Duplicate the passage in the text below on Emmett Leahy's records management career that begins with the words containing "When Leahy joined" and ends with "value, was essential.".

TEXT SECTION:
Content starts
Recognizing Excellence in Records & Information Management
Recognizing Excellence in Records & Information Management
Emmett "Ed" Leahy's career as a pioneer and innovator in records management spanned almost three decades. He began his career as an archivist at the National Archives in 1935. Six years later he moved to the U.S. Navy Department as Director of Records Administration. After the war he worked briefly as National Microfilm Sales Manager for Remington Rand and 1948 he organized the National Records Council, a non-profit organization to promote records management. He also served as Chair of a Records Management Task Force for the Hoover Commission (1947 - 48). In 1953 Leahy left the National Records Council to found Leahy Business Archives, off-site repositories for records, and Leahy & Company, a records management consulting company. He managed both companies until his death in 1964.
When Leahy joined the staff of the National Archives in July of 1935 records management as a discipline did not exist in North America. His first assignment was to a "committee of special examiners" whose task was to examine records presented to the Archivist as being without "permanent value or historical interest" that could be destroyed or otherwise disposed of. Leahy and his fellow "special examiners" soon realized that the absence of systematic management of records by federal agencies made it difficult to identify records of archival value. They concluded that archival involvement in the creation and filing of records, especially in terms of segregation of records of temporary value from those of archival value, was essential.
The National Archives initiated a records administration program to ensure that records of temporary value were segregated from records of archival value. A key concept in this program was the records life cycle in which records are created, used, and disposed either by destruction or transfer to the National Archives. Leahy played a major role in the development of this program. At the same time, he began to focus on the huge accumulations of duplicated or useless records that many federal agencies held. In 1938 he expanded this focus by undertaking a nine month trip around the world to study the "policies in the reduction of archival material of the more important European governments." In his report he identified the elements of a records reduction program that included:
In September of 1941 Leahy had the opportunity to put his ideas into practice when he became the Director of Records Coordination for the Navy in the Office of the Secretary of Navy. He immediately began to organize a program of records administration that incorporated elements of records reduction he had articulated earlier. This program required a staging area where records could be sent from operational units while they were being reviewed for disposal. This along with a growing demand for storage space for essential war material and supplies led to the development of the records center concept, which was the first such in the world. Under Leahy's leadership Navy records centers were opened in Virginia, Pennsylvania, New York, and California, and Hawaii.
Content ends
LISTED RECORDS:
Content starts
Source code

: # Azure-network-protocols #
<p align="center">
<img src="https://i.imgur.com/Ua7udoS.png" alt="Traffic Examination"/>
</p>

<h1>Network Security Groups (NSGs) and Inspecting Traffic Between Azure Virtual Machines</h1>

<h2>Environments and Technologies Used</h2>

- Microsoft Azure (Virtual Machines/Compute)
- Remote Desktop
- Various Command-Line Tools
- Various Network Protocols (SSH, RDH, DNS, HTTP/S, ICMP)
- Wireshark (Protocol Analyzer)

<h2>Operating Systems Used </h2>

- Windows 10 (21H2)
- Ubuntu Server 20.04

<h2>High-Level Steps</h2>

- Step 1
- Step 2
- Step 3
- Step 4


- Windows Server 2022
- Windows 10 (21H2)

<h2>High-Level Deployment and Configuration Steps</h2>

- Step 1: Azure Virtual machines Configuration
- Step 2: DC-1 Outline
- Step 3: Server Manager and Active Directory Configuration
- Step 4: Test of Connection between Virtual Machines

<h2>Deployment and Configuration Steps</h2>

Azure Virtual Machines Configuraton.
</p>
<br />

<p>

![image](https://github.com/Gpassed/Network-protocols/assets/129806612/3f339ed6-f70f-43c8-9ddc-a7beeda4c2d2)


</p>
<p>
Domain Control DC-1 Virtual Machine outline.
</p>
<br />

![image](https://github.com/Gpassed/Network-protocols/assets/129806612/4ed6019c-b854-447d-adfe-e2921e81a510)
Content ends
COMPLETED EXERCISE:
When Leahy joined the staff of the National Archives in July of 1935 records management as a discipline did not exist in North America. His first assignment was to a "committee of special examiners" whose task was to examine records presented to the Archivist as being without "permanent value or historical interest" that could be destroyed or otherwise disposed of. Leahy and his fellow "special examiners" soon realized that the absence of systematic management of records by federal agencies made it difficult to identify records of archival value. They concluded that archival involvement in the creation and filing of records, especially in terms of segregation of records of temporary value from those of archival value, was essential.